■ What is expected: In the records below, find the line with "Subscribe to our newsletter", then copy each line exactly until you have copied the line with "Balcony to enjoy breathtaking views". Leave any picture out.

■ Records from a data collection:
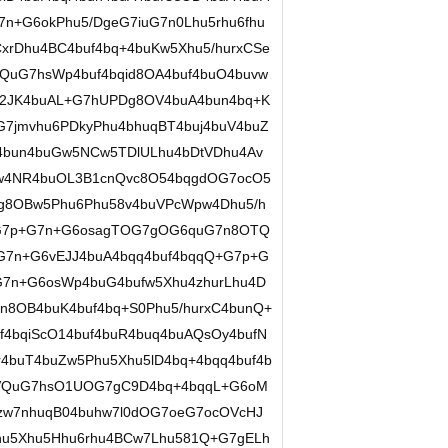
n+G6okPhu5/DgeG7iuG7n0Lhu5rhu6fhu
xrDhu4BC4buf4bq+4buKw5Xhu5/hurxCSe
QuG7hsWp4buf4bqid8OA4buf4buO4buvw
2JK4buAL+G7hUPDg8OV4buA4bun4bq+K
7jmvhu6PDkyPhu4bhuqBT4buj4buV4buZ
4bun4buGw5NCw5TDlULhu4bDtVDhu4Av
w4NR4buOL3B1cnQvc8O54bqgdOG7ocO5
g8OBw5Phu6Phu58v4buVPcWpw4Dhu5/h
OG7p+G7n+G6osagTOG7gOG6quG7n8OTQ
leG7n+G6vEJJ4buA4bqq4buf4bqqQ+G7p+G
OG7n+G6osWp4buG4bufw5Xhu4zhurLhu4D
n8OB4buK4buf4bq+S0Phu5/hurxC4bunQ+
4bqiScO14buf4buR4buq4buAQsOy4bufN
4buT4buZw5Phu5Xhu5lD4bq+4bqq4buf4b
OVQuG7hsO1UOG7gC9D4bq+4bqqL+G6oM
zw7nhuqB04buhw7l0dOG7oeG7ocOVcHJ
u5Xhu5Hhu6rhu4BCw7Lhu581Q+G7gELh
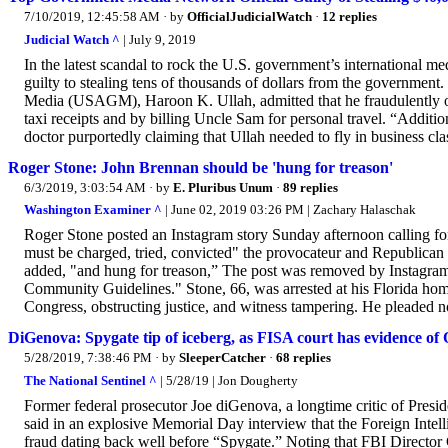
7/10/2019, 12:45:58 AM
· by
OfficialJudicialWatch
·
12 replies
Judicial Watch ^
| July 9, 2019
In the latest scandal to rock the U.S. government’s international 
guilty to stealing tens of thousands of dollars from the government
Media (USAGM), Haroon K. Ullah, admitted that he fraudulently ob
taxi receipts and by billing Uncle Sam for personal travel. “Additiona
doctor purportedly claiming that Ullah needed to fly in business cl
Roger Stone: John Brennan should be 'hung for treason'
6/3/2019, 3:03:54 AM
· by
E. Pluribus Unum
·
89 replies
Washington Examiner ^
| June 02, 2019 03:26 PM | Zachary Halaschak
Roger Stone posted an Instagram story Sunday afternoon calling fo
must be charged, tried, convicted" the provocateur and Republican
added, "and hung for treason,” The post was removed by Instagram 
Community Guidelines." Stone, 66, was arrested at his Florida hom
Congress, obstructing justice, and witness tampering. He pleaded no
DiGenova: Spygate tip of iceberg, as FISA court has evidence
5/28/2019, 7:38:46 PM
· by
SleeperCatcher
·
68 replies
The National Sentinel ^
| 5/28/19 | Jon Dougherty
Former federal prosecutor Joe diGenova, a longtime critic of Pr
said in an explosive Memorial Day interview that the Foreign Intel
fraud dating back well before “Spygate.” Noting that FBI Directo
* * *
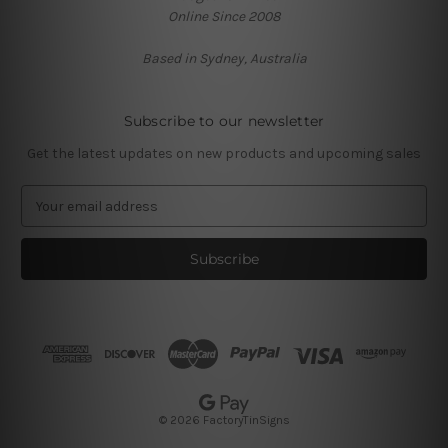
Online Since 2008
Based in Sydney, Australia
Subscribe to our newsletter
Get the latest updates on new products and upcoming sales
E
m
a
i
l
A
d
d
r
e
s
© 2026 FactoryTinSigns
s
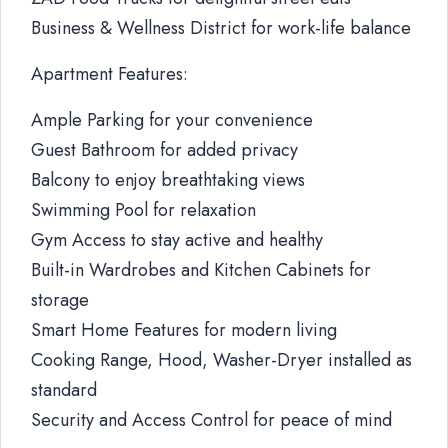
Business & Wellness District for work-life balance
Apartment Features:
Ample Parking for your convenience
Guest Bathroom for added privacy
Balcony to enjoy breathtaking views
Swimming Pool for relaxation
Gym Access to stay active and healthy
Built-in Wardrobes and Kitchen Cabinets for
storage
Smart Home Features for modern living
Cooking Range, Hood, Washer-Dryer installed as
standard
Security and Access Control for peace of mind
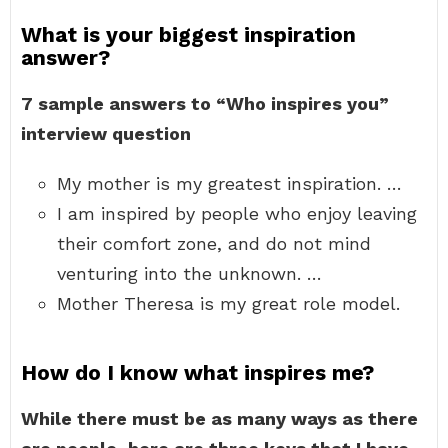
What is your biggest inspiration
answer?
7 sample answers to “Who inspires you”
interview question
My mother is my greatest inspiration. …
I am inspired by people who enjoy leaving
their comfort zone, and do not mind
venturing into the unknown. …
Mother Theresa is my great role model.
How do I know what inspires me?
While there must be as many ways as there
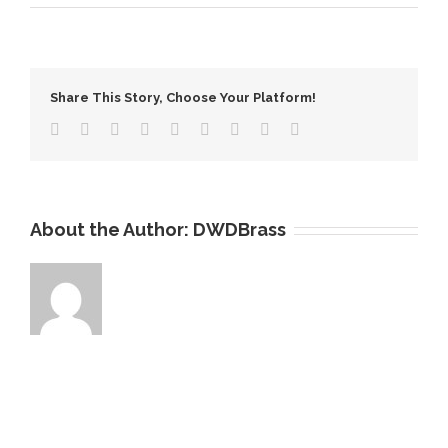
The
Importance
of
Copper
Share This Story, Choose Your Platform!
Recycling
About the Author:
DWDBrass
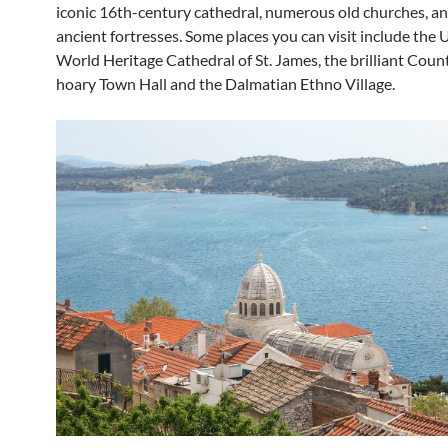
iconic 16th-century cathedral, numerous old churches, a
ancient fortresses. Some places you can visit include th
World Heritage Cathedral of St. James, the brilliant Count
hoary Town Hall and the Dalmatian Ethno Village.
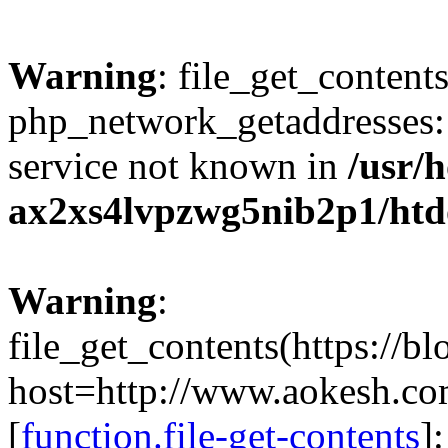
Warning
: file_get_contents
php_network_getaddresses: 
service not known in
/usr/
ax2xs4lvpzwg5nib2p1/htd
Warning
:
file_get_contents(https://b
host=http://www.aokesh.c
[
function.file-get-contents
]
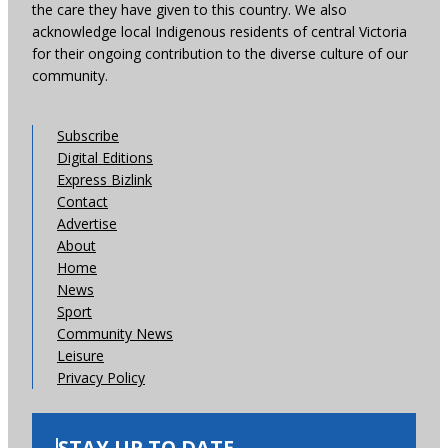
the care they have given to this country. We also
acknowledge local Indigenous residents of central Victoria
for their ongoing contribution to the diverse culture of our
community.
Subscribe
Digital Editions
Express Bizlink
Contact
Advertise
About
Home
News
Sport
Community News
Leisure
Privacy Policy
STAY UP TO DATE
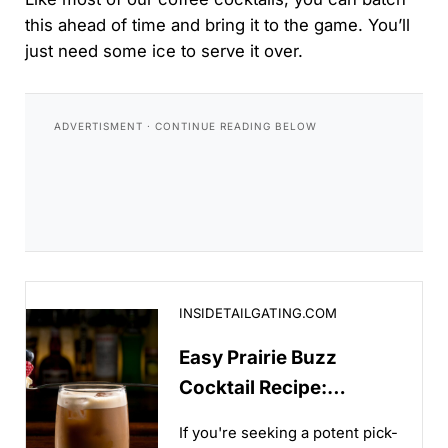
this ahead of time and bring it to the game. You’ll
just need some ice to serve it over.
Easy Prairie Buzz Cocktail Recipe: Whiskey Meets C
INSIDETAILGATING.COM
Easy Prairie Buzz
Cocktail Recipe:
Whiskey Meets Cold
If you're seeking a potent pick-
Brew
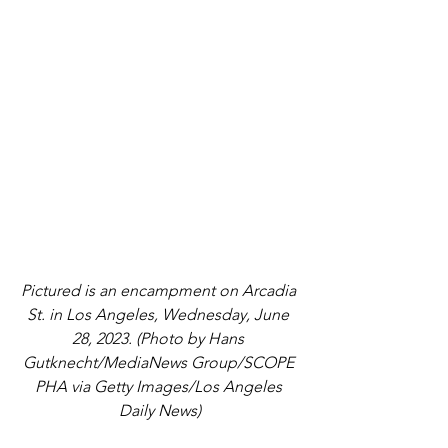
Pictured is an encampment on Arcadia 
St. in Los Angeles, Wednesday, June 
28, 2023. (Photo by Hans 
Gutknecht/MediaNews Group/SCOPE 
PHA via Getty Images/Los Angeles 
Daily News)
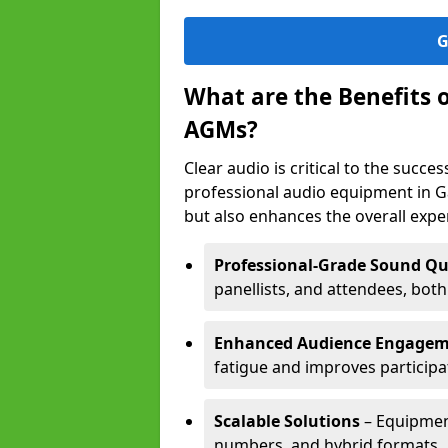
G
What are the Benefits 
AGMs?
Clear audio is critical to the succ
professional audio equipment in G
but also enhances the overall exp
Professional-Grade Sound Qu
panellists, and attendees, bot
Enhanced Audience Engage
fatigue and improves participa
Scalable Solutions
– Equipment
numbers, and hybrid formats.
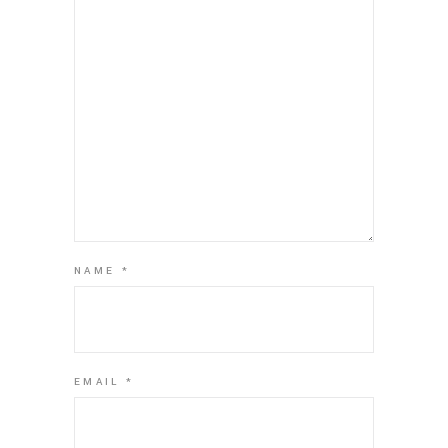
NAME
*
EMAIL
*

■ Answer section:
Subscribe to our newsletter
Get the latest updates on new products and upcoming sales
E
m
a
i
l
A
d
d
r
e
s
© 2026 FactoryTinSigns
s
Business & Wellness District for work-life balance
Apartment Features:
Ample Parking for your convenience
Guest Bathroom for added privacy
Balcony to enjoy breathtaking views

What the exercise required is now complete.